On observe notamment une montée en puissance de la double extorsion : non seulement les données sont chiffrées et rendues inutilisables, mais elles sont également exfiltrées et menacées d’être publiées publiquement si la rançon n’est pas versée. Les hôpitaux, les collectivités territoriales et les PME sous-traitantes de grands groupes industriels sont particulièrement exposés. L’ANSSI rappelle régulièrement que payer la rançon ne garantit nullement la récupération des données, et encourage vivement les organisations à renforcer leur politique de sauvegarde et de segmentation réseau.

Les infrastructures critiques dans le collimateur

En 2025, la frontière entre cybercriminalité et cyberguerre devient de plus en plus floue. Les infrastructures dites « critiques » — réseaux électriques, systèmes de distribution d’eau, transports, télécommunications — font l’objet d’une attention croissante de la part d’acteurs étatiques ou para-étatiques. La France, en tant que membre de l’OTAN et puissance économique majeure, est une cible de choix dans ce contexte géopolitique tendu.

Les attaques contre les systèmes industriels (appelés OT pour Operational Technology) présentent une complexité particulière : ces équipements, souvent anciens, n’ont pas été conçus avec la cybersécurité en tête, et leur mise à jour est techniquement délicate voire impossible sans interruption de service. La directive européenne NIS2, dont la transposition en droit français est en cours, vise précisément à renforcer les obligations de cybersécurité pour les opérateurs d’importance vitale. Son application effective sera l’un des grands chantiers cybersécurité de cette année.

L’explosion des menaces sur les appareils mobiles et l’IoT

Nos smartphones sont devenus de véritables coffres-forts numériques : coordonnées bancaires, données de santé, communications personnelles et professionnelles… Autant d’informations qui aiguisent les appétits des cybercriminels. En 2025, les logiciels espions (spywares) pour mobile gagnent en sophistication, tandis que les failles zero-day — ces vulnérabilités inconnues des éditeurs et donc non corrigées — sur iOS et Android se monnaient à prix d’or sur les marchés clandestins.

Parallèlement, l’Internet des Objets (IoT) représente une surface d’attaque considérable et souvent négligée. Caméras de surveillance connectées, thermostats intelligents, équipements médicaux en réseau : autant de points d’entrée potentiels dans un système d’information. En France, où le marché de la maison connectée connaît une croissance soutenue, la sensibilisation des utilisateurs à la sécurisation de ces appareils reste insuffisante. Changer le mot de passe par défaut de sa box ou de sa caméra IP n’est pas un détail anodin : c’est souvent la première ligne de défense contre une intrusion.

Comment se préparer : les bonnes pratiques à adopter dès maintenant

Face à ce tableau préoccupant, il serait tentant de céder au fatalisme. Pourtant, une grande majorité des cyberattaques réussies exploite des vulnérabilités connues et des comportements à risque qui pourraient être évités avec quelques précautions de base.
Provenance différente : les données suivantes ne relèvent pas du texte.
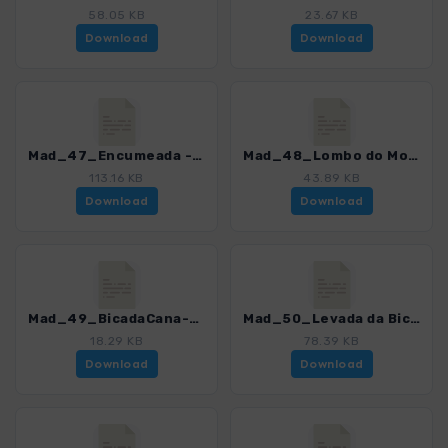
58.05 KB
23.67 KB
Download
Download
Mad_47_Encumeada - Faja Escura_4811_12.gpx
Mad_48_Lombo do Mouro_4811_12.gpx
113.16 KB
43.89 KB
Download
Download
Mad_49_BicadaCana-Pinaculo_4811_12.gpx
Mad_50_Levada da Bica da Cana_4811_12.gpx
18.29 KB
78.39 KB
Download
Download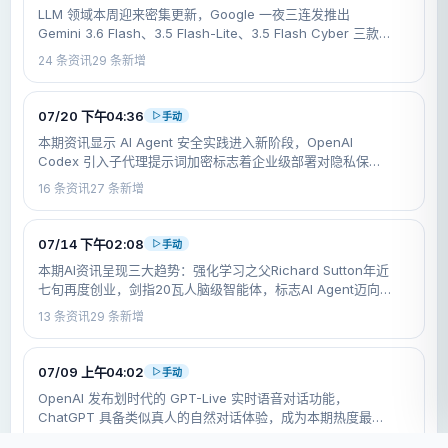
LLM 领域本周迎来密集更新，Google 一夜三连发推出
Gemini 3.6 Flash、3.5 Flash-Lite、3.5 Flash Cyber 三款模
型，Anthropic 15亿美元版权和解案落槌，开源模型 Kimi K3
24
条资讯
29
条新增
与
07/20 下午04:36
手动
本期资讯显示 AI Agent 安全实践进入新阶段，OpenAI
Codex 引入子代理提示词加密标志着企业级部署对隐私保护
的重视升级；与此同时，中国开源模型 Kimi K3、Qwen 3.8
16
条资讯
27
条新增
快速逼近前沿，Anthropic 纯模型商业模
07/14 下午02:08
手动
本期AI资讯呈现三大趋势：强化学习之父Richard Sutton年近
七旬再度创业，剑指20瓦人脑级智能体，标志AI Agent迈向
低功耗、生物启发新阶段；Claude在理论物理领域实现里程
13
条资讯
29
条新增
碑式突破，一夜解开困扰学界半年的弦论难题；Open
07/09 上午04:02
手动
OpenAI 发布划时代的 GPT-Live 实时语音对话功能，
ChatGPT 具备类似真人的自然对话体验，成为本期热度最高
事件。Mistral 发布 8B 参数机器人导航模型，仅用单 RGB 摄
21
条资讯
26
条新增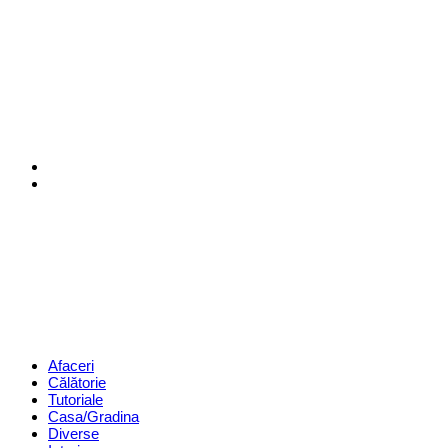
Menu
Search
Revista
Magazin
Menu
Afaceri
Călătorie
Tutoriale
Casa/Gradina
Diverse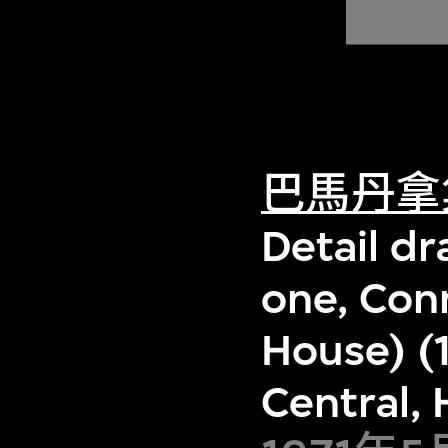
巴馬丹拿
Detail dr
one, Con
House) (
Central,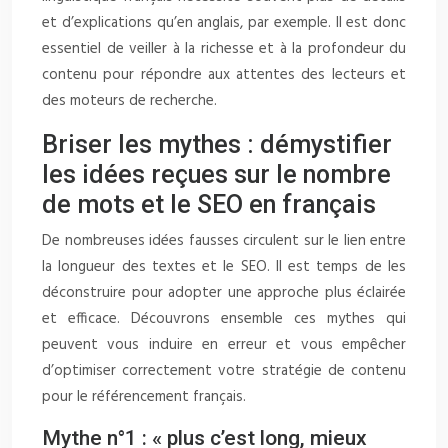
et d’explications qu’en anglais, par exemple. Il est donc
essentiel de veiller à la richesse et à la profondeur du
contenu pour répondre aux attentes des lecteurs et
des moteurs de recherche.
Briser les mythes : démystifier
les idées reçues sur le nombre
de mots et le SEO en français
De nombreuses idées fausses circulent sur le lien entre
la longueur des textes et le SEO. Il est temps de les
déconstruire pour adopter une approche plus éclairée
et efficace. Découvrons ensemble ces mythes qui
peuvent vous induire en erreur et vous empêcher
d’optimiser correctement votre stratégie de contenu
pour le référencement français.
Mythe n°1 : « plus c’est long, mieux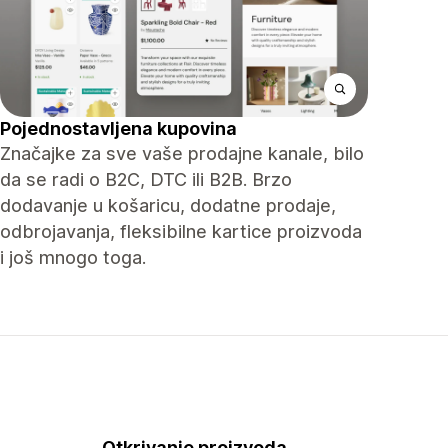
Pojednostavljena kupovina
Značajke za sve vaše prodajne kanale, bilo
da se radi o B2C, DTC ili B2B. Brzo
dodavanje u košaricu, dodatne prodaje,
odbrojavanja, fleksibilne kartice proizvoda
i još mnogo toga.
Otkrivanje proizvoda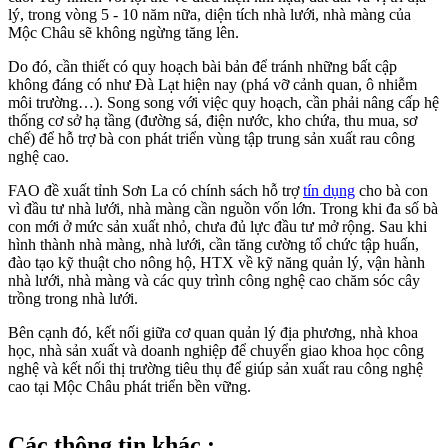
lý, trong vòng 5 - 10 năm nữa, diện tích nhà lưới, nhà màng của
Mộc Châu sẽ không ngừng tăng lên.
Do đó, cần thiết có quy hoạch bài bản để tránh những bất cập
không đáng có như Đà Lạt hiện nay (phá vỡ cảnh quan, ô nhiễm
môi trường…). Song song với việc quy hoạch, cần phải nâng cấp hệ
thống cơ sở hạ tầng (đường sá, điện nước, kho chứa, thu mua, sơ
chế) để hỗ trợ bà con phát triển vùng tập trung sản xuất rau công
nghệ cao.
FAO đề xuất tỉnh Sơn La có chính sách hỗ trợ
tín dụng
cho bà con
vì đầu tư nhà lưới, nhà màng cần nguồn vốn lớn. Trong khi đa số bà
con mới ở mức sản xuất nhỏ, chưa đủ lực đầu tư mở rộng. Sau khi
hình thành nhà màng, nhà lưới, cần tăng cường tổ chức tập huấn,
đào tạo kỹ thuật cho nông hộ, HTX về kỹ năng quản lý, vận hành
nhà lưới, nhà màng và các quy trình công nghệ cao chăm sóc cây
trồng trong nhà lưới.
Bên cạnh đó, kết nối giữa cơ quan quản lý địa phương, nhà khoa
học, nhà sản xuất và doanh nghiệp để chuyển giao khoa học công
nghệ và kết nối thị trường tiêu thụ để giúp sản xuất rau công nghệ
cao tại Mộc Châu phát triển bền vững.
Các thông tin khác :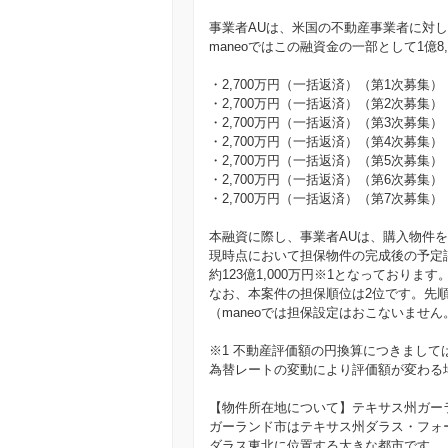
事業者AUは、米国の不動産事業者に対し、
maneoではこの融資金の一部として1億
・2,700万円（一括返済）（第1次募集）
・2,700万円（一括返済）（第2次募集）
・2,700万円（一括返済）（第3次募集）
・2,700万円（一括返済）（第4次募集）
・2,700万円（一括返済）（第5次募集）
・2,700万円（一括返済）（第6次募集）
・2,700万円（一括返済）（第7次募集）
本融資に際し、事業者AUは、購入物件
現時点において担保物件の完成後の予定
約123億1,000万円※1となっております
なお、本案件の担保順位は2位です。先順位
（maneoでは担保設定はおこないません
※1 不動産評価額の円換算につきまして
為替レートの変動により評価額が変わる
【物件所在地について】テキサス州ガー
ガーランド市はテキサス州ダラス・フォ
ダラス東北に位置する大きな都市です。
Pour les particuliers, l’adoption d’un gestionnaire de mots de passe, l’activation de la double authentification sur tous les comptes sensibles, et la mise à jour régulière de ses appareils constituent un socle de protection efficace.
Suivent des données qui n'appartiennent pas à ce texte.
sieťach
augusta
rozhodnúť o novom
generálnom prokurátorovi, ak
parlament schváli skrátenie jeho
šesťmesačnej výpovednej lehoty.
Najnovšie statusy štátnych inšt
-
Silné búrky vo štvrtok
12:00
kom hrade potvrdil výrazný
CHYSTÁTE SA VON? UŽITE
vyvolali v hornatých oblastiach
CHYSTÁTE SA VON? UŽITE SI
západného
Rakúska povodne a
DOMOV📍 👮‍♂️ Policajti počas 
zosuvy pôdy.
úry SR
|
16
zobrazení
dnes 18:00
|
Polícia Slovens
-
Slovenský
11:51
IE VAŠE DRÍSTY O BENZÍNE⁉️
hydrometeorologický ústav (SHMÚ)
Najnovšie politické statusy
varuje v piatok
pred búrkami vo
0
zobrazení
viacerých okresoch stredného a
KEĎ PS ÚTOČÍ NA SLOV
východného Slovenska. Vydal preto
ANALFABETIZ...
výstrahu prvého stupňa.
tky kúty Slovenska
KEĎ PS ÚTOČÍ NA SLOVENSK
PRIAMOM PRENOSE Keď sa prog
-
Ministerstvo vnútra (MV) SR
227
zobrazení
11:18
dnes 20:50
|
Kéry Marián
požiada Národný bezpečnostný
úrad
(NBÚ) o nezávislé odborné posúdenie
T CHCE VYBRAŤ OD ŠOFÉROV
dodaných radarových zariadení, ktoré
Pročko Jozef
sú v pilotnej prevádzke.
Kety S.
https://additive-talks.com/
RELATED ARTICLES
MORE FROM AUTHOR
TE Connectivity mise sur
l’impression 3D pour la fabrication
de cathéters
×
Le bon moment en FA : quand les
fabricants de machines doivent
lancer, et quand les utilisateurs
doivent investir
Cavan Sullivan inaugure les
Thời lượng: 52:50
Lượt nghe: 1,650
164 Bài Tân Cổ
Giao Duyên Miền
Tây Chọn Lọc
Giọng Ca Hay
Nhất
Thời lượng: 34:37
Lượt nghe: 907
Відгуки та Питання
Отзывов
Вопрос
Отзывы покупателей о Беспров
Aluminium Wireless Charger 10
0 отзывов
Pour les entreprises et les administrations, l’ANSSI met à disposition un ensemble de guides et de référentiels gratuits, accessibles sur son site officiel. La réalisation d’audits de sécurité réguliers, la formation des collaborateurs aux risques cyber, et la mise en place d’un plan de reprise d’activité (PRA) en cas d’incident sont des investissements indispensables. En 2025, la cybersécurité n’est plus une option réservée aux grandes structures : c’est une nécessité absolue pour quiconque utilise le numérique, c’est-à-dire, aujourd’hui, à peu près tout le monde.